§ Task requirements: Write out all of the data below word for word, but leave the pictures out.

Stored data
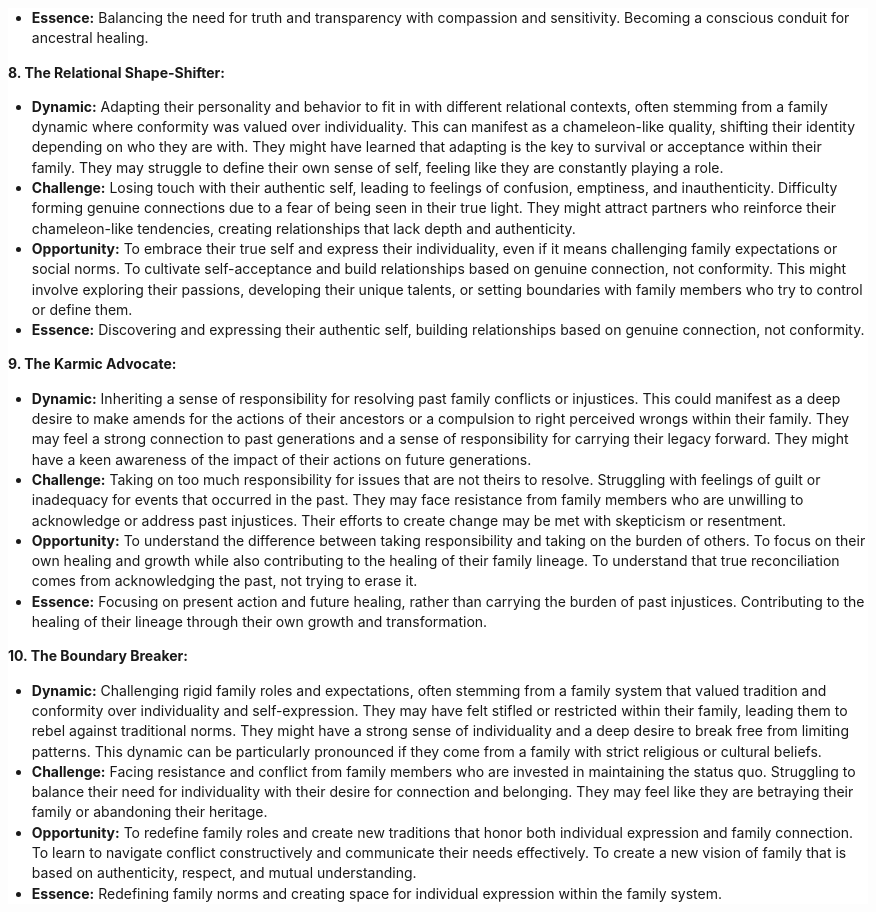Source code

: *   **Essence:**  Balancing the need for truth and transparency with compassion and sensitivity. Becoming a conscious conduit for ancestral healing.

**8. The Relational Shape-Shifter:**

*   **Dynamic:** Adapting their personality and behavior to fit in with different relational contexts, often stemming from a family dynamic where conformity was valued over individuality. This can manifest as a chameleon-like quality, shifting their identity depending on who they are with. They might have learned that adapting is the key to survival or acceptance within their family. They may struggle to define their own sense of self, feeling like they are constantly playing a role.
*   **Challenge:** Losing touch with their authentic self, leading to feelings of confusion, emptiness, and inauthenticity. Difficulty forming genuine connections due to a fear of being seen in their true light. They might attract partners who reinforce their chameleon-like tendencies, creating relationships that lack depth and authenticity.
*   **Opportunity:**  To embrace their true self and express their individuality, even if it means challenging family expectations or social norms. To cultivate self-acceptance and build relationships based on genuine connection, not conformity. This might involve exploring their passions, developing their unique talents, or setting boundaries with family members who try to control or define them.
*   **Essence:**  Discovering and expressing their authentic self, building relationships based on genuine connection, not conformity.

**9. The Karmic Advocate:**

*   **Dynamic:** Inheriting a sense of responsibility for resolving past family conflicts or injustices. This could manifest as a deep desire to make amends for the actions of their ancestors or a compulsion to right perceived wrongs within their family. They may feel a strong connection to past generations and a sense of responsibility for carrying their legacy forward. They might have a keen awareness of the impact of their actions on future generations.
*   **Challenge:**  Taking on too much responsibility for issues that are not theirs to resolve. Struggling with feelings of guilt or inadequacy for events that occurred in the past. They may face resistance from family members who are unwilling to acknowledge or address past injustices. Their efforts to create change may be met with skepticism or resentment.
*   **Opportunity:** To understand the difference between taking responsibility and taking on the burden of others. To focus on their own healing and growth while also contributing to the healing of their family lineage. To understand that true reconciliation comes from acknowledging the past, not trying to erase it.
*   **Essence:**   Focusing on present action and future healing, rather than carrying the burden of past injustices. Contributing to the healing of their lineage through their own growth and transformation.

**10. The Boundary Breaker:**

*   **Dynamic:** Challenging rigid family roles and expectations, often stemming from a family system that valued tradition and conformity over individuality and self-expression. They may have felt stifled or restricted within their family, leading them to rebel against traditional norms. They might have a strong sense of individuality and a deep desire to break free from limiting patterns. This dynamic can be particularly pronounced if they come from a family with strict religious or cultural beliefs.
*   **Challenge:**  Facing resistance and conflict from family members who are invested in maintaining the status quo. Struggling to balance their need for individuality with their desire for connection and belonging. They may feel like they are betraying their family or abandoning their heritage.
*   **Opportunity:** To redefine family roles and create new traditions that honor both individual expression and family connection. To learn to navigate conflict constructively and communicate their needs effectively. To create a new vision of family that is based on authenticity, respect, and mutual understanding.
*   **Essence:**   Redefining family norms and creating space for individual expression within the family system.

§ Solution:
Source code

: *   **Essence:**  Balancing the need for truth and transparency with compassion and sensitivity. Becoming a conscious conduit for ancestral healing.

**8. The Relational Shape-Shifter:**

*   **Dynamic:** Adapting their personality and behavior to fit in with different relational contexts, often stemming from a family dynamic where conformity was valued over individuality. This can manifest as a chameleon-like quality, shifting their identity depending on who they are with. They might have learned that adapting is the key to survival or acceptance within their family. They may struggle to define their own sense of self, feeling like they are constantly playing a role.
*   **Challenge:** Losing touch with their authentic self, leading to feelings of confusion, emptiness, and inauthenticity. Difficulty forming genuine connections due to a fear of being seen in their true light. They might attract partners who reinforce their chameleon-like tendencies, creating relationships that lack depth and authenticity.
*   **Opportunity:**  To embrace their true self and express their individuality, even if it means challenging family expectations or social norms. To cultivate self-acceptance and build relationships based on genuine connection, not conformity. This might involve exploring their passions, developing their unique talents, or setting boundaries with family members who try to control or define them.
*   **Essence:**  Discovering and expressing their authentic self, building relationships based on genuine connection, not conformity.

**9. The Karmic Advocate:**

*   **Dynamic:** Inheriting a sense of responsibility for resolving past family conflicts or injustices. This could manifest as a deep desire to make amends for the actions of their ancestors or a compulsion to right perceived wrongs within their family. They may feel a strong connection to past generations and a sense of responsibility for carrying their legacy forward. They might have a keen awareness of the impact of their actions on future generations.
*   **Challenge:**  Taking on too much responsibility for issues that are not theirs to resolve. Struggling with feelings of guilt or inadequacy for events that occurred in the past. They may face resistance from family members who are unwilling to acknowledge or address past injustices. Their efforts to create change may be met with skepticism or resentment.
*   **Opportunity:** To understand the difference between taking responsibility and taking on the burden of others. To focus on their own healing and growth while also contributing to the healing of their family lineage. To understand that true reconciliation comes from acknowledging the past, not trying to erase it.
*   **Essence:**   Focusing on present action and future healing, rather than carrying the burden of past injustices. Contributing to the healing of their lineage through their own growth and transformation.

**10. The Boundary Breaker:**

*   **Dynamic:** Challenging rigid family roles and expectations, often stemming from a family system that valued tradition and conformity over individuality and self-expression. They may have felt stifled or restricted within their family, leading them to rebel against traditional norms. They might have a strong sense of individuality and a deep desire to break free from limiting patterns. This dynamic can be particularly pronounced if they come from a family with strict religious or cultural beliefs.
*   **Challenge:**  Facing resistance and conflict from family members who are invested in maintaining the status quo. Struggling to balance their need for individuality with their desire for connection and belonging. They may feel like they are betraying their family or abandoning their heritage.
*   **Opportunity:** To redefine family roles and create new traditions that honor both individual expression and family connection. To learn to navigate conflict constructively and communicate their needs effectively. To create a new vision of family that is based on authenticity, respect, and mutual understanding.
*   **Essence:**   Redefining family norms and creating space for individual expression within the family system.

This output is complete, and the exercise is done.